> **Your objective**: Each line of the listing below that includes "units" must be copied.

> **Material to process**:
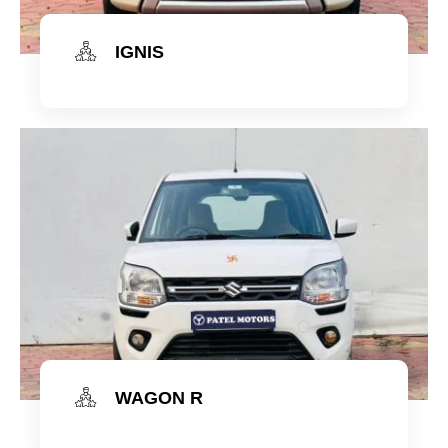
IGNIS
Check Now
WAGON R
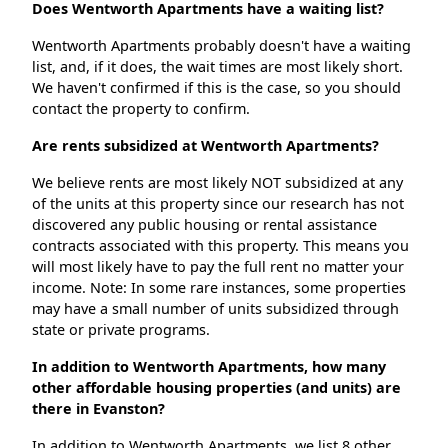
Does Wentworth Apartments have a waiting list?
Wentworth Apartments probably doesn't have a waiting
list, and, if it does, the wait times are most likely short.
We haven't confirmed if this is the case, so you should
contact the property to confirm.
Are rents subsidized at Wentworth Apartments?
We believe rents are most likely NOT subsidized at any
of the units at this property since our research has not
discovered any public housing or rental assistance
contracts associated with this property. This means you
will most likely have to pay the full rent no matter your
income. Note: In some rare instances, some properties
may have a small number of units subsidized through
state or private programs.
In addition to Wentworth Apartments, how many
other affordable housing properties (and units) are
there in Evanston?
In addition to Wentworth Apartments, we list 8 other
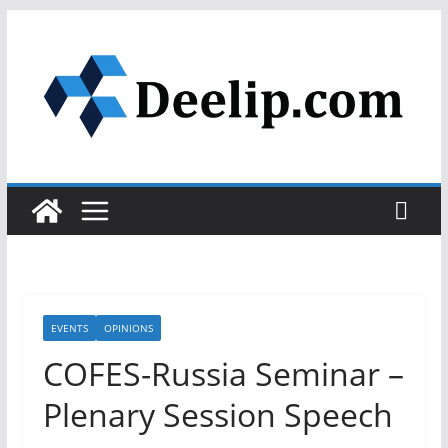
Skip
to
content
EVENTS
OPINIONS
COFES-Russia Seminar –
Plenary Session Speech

--

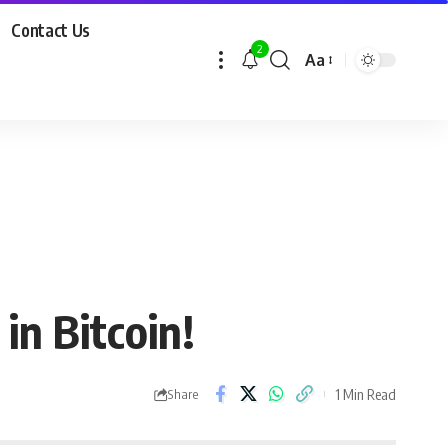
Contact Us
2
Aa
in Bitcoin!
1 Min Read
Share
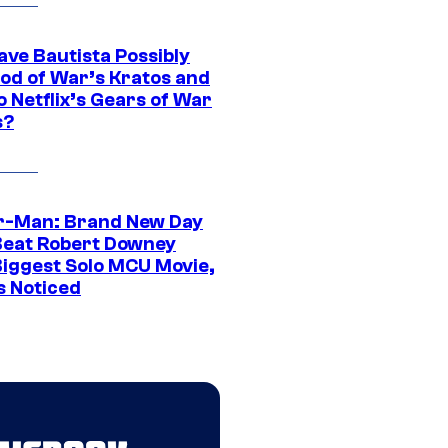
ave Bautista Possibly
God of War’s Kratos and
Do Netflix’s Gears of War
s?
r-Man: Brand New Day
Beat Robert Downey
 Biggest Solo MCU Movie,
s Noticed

---

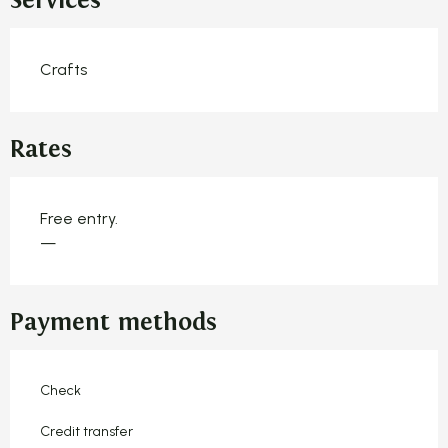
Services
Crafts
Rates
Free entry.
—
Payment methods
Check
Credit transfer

> **Answer for this exercise**:
of the units at this property since our research has not
may have a small number of units subsidized through
other affordable housing properties (and units) are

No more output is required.